The task: Look through the records below for the line holding "ZHANG HAOLEI - non- executive member". Write it out exactly, with each following line through the line holding "DIMITRIOS POTAMITIS - Independent".

Extracted material:
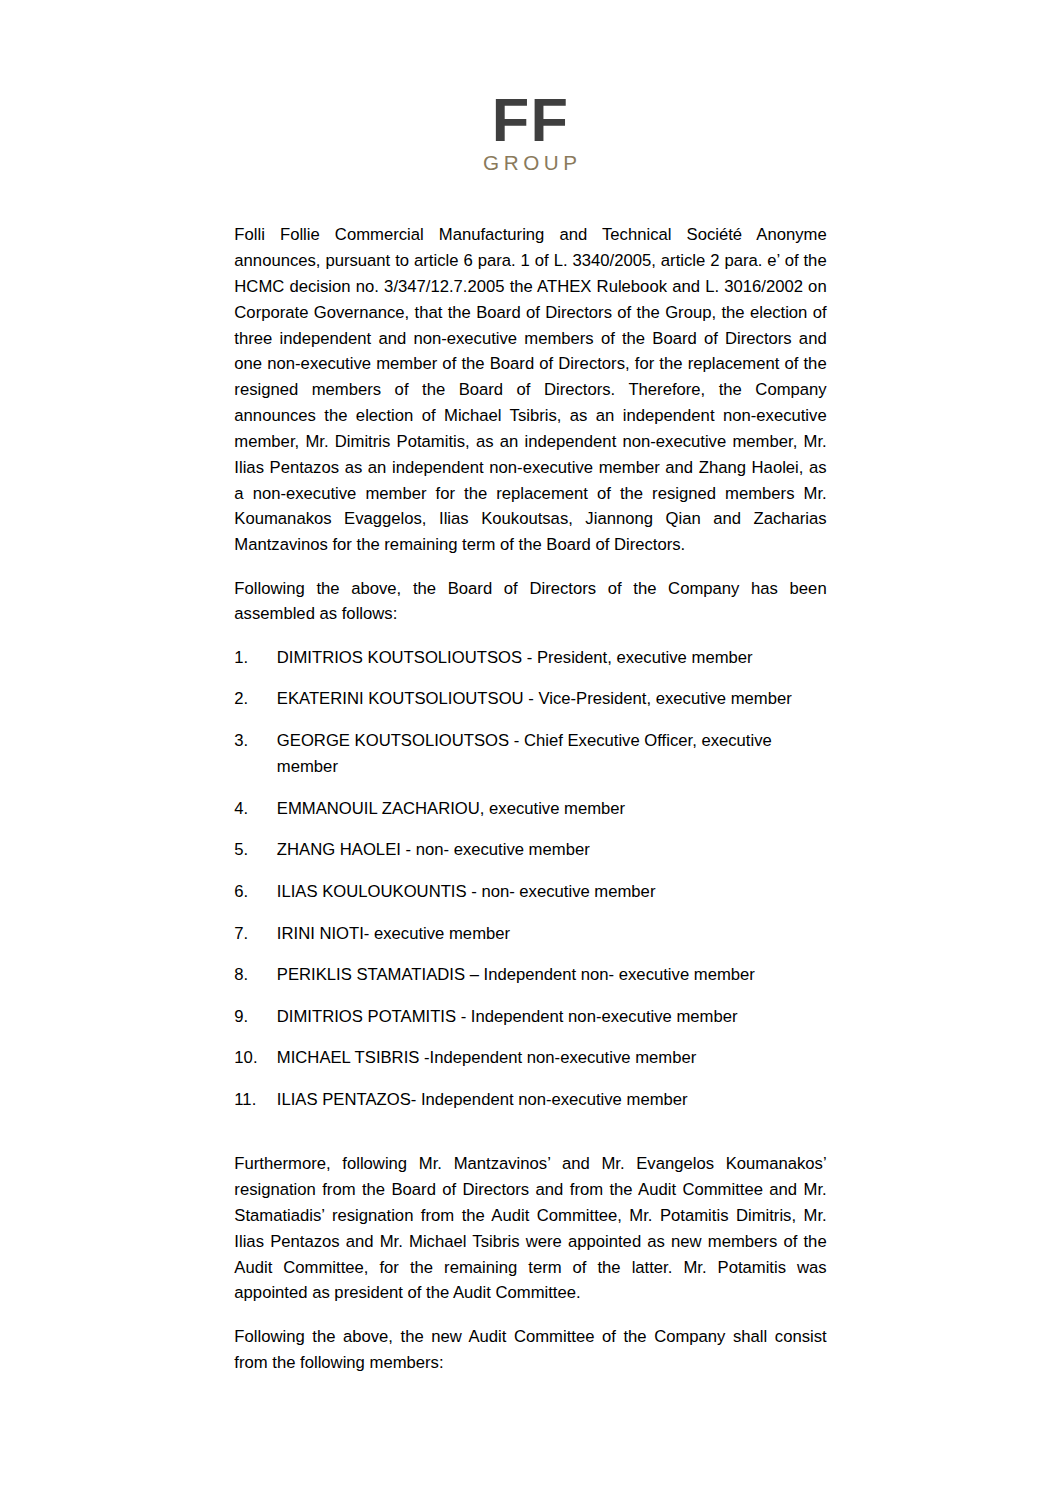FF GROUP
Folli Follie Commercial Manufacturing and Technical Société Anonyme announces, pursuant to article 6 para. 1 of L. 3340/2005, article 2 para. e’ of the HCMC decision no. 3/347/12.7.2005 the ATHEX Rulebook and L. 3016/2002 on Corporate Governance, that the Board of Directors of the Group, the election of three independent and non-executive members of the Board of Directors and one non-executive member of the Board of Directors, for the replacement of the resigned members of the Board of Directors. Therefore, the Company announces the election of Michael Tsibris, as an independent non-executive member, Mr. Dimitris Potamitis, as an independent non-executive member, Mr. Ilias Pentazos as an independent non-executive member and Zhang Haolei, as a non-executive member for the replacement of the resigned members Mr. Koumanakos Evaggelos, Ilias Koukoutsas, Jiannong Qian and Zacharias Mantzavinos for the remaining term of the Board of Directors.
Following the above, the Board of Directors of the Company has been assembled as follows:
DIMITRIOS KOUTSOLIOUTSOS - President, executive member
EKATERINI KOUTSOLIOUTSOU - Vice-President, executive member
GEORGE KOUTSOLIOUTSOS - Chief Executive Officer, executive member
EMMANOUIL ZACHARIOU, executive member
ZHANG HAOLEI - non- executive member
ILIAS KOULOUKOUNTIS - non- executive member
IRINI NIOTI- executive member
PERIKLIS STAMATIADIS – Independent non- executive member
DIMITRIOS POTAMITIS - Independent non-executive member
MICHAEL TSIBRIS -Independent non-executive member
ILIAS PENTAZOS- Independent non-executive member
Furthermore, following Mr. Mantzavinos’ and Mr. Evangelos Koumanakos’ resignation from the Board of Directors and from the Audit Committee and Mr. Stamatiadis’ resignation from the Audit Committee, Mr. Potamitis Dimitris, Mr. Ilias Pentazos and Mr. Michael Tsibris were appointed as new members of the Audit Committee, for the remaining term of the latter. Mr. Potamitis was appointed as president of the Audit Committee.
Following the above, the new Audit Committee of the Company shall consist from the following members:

Output of the exercise:
ZHANG HAOLEI - non- executive member
ILIAS KOULOUKOUNTIS - non- executive member
IRINI NIOTI- executive member
PERIKLIS STAMATIADIS – Independent non- executive member
DIMITRIOS POTAMITIS - Independent non-executive member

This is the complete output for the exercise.